Use the bait remover tool (below), works great and is quick. About $3.50 at BPS. Keeps the fingers away from the hooks. The "bait catcher" keeps line tight while the "livewell attendant" holds sabiki at weight and pulls line tight, apply tool to hook, and they come off quick, right in the livewell! Holding the sabiki line tight is the key.


----------



## Captain Woody Woods (Oct 2, 2007)

deersniper270 said:


> I've never noticed them being sluggish but if they can be more lively than what I normally have, where can I get one of those smaller dehookers?


Any tackle store. Or use a snap swivel (opened)


----------



## deersniper270 (Apr 29, 2009)

Captain Woody Woods said:


> Any tackle store. Or use a snap swivel (opened)

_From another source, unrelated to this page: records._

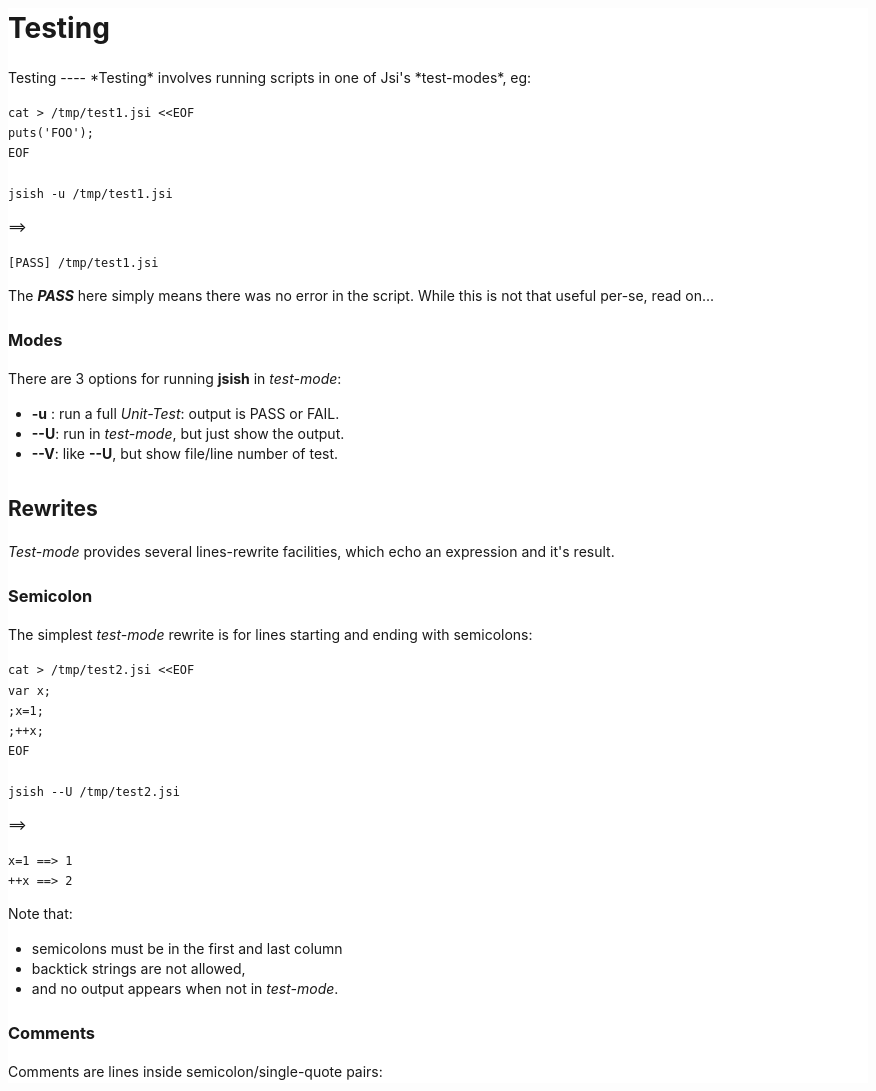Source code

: Testing
====
<div id="sectmenu"></div>
Testing
----
*Testing* involves running scripts in one of Jsi's *test-modes*, eg:

    cat > /tmp/test1.jsi <<EOF
    puts('FOO');
    EOF
    
    jsish -u /tmp/test1.jsi

==>

    [PASS] /tmp/test1.jsi

The ***PASS*** here simply means there was no error in the script.
While this is not that useful per-se, read on...

### Modes
There are 3 options for running **jsish** in *test-mode*:

- **-u** : run a full *Unit-Test*: output is PASS or FAIL.
- **--U**: run in *test-mode*, but just show the output.
- **--V**: like **--U**, but show file/line number of test.

Rewrites
----
*Test-mode* provides several lines-rewrite facilities, which echo an expression and it's result.

### Semicolon

The simplest *test-mode* rewrite is for lines starting and ending with semicolons:

    cat > /tmp/test2.jsi <<EOF
    var x;
    ;x=1;
    ;++x;
    EOF
    
    jsish --U /tmp/test2.jsi

==>

    x=1 ==> 1
    ++x ==> 2


Note that:

- semicolons must be in the first and last column
- backtick strings are not allowed,
- and no output appears when not in *test-mode*.

### Comments
Comments are lines inside semicolon/single-quote pairs:

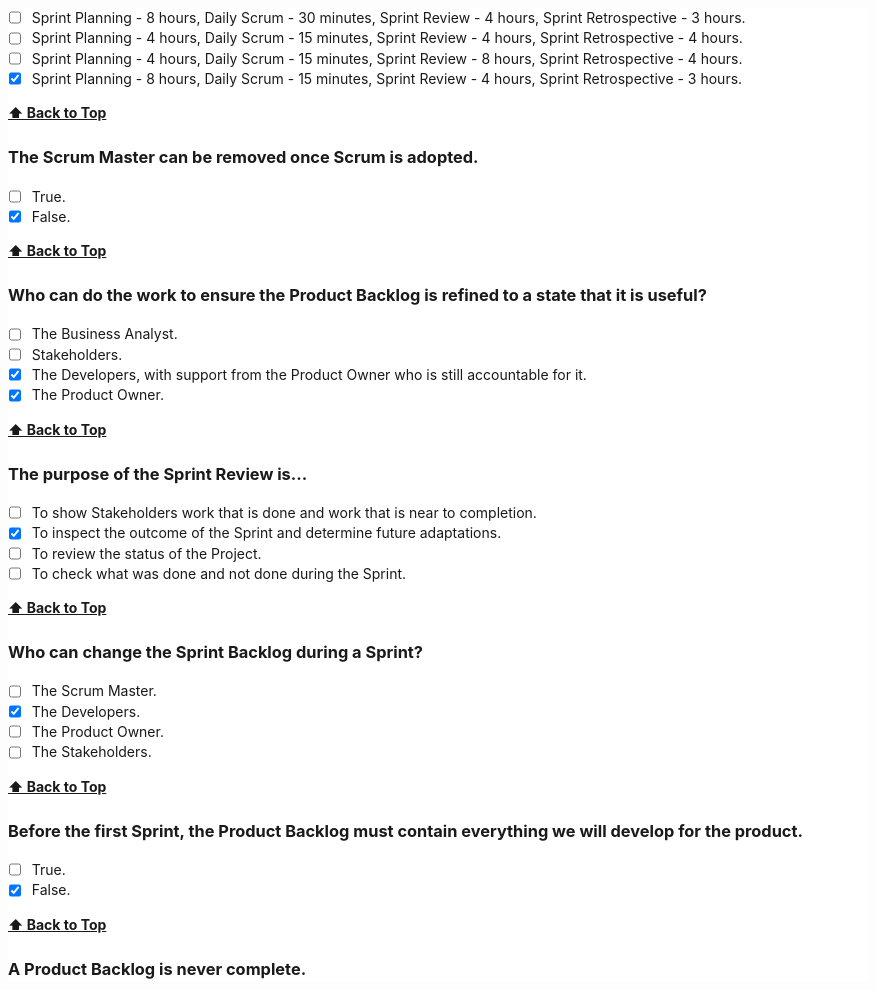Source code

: -   [ ] Sprint Planning - 8 hours, Daily Scrum - 30 minutes, Sprint Review - 4 hours, Sprint Retrospective - 3 hours.
-   [ ] Sprint Planning - 4 hours, Daily Scrum - 15 minutes, Sprint Review - 4 hours, Sprint Retrospective - 4 hours.
-   [ ] Sprint Planning - 4 hours, Daily Scrum - 15 minutes, Sprint Review - 8 hours, Sprint Retrospective - 4 hours.
-   [x] Sprint Planning - 8 hours, Daily Scrum - 15 minutes, Sprint Review - 4 hours, Sprint Retrospective - 3 hours.

**[⬆ Back to Top](#table-of-contents)**

### The Scrum Master can be removed once Scrum is adopted.

-   [ ] True.
-   [x] False.

**[⬆ Back to Top](#table-of-contents)**

### Who can do the work to ensure the Product Backlog is refined to a state that it is useful?

-   [ ] The Business Analyst.
-   [ ] Stakeholders.
-   [x] The Developers, with support from the Product Owner who is still accountable for it.
-   [x] The Product Owner.

**[⬆ Back to Top](#table-of-contents)**

### The purpose of the Sprint Review is...

-   [ ] To show Stakeholders work that is done and work that is near to completion.
-   [x] To inspect the outcome of the Sprint and determine future adaptations.
-   [ ] To review the status of the Project.
-   [ ] To check what was done and not done during the Sprint.

**[⬆ Back to Top](#table-of-contents)**

### Who can change the Sprint Backlog during a Sprint?

-   [ ] The Scrum Master.
-   [x] The Developers.
-   [ ] The Product Owner.
-   [ ] The Stakeholders.

**[⬆ Back to Top](#table-of-contents)**

### Before the first Sprint, the Product Backlog must contain everything we will develop for the product.

-   [ ] True.
-   [x] False.

**[⬆ Back to Top](#table-of-contents)**

### A Product Backlog is never complete.
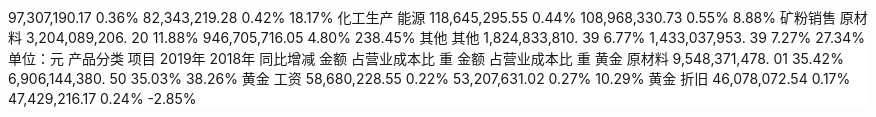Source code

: 97,307,190.17
0.36%
82,343,219.28
0.42%
18.17%
化工生产
能源
118,645,295.55
0.44%
108,968,330.73
0.55%
8.88%
矿粉销售
原材料
3,204,089,206.
20
11.88%
946,705,716.05
4.80%
238.45%
其他
其他
1,824,833,810.
39
6.77%
1,433,037,953.
39
7.27%
27.34%
单位：元
产品分类
项目
2019年
2018年
同比增减
金额
占营业成本比
重
金额
占营业成本比
重
黄金
原材料
9,548,371,478.
01
35.42%
6,906,144,380.
50
35.03%
38.26%
黄金
工资
58,680,228.55
0.22%
53,207,631.02
0.27%
10.29%
黄金
折旧
46,078,072.54
0.17%
47,429,216.17
0.24%
-2.85%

I'm gonna go with the snap swivel idea. Sounds like the same thing and I have some larger ones that might work. Thanks!


----------



## Captain Woody Woods (Oct 2, 2007)

deersniper270 said:


> I'm gonna go with the snap swivel idea. Sounds like the same thing and I have some larger ones that might work. Thanks!


It is pretty much. The principle is leverage, and most people have swivels laying around the boat anyway. Anything with an "elbow" in it will work. Even a big worm hook that you would use for bass would work. You get the point...

The shimano ones like I mentioned earlier though have a lot more leverage, which you will need from time to time with bigger hardtails, mackerels, etc. Some can even serve double duty as dehookers for bigger fish like snapper.


----------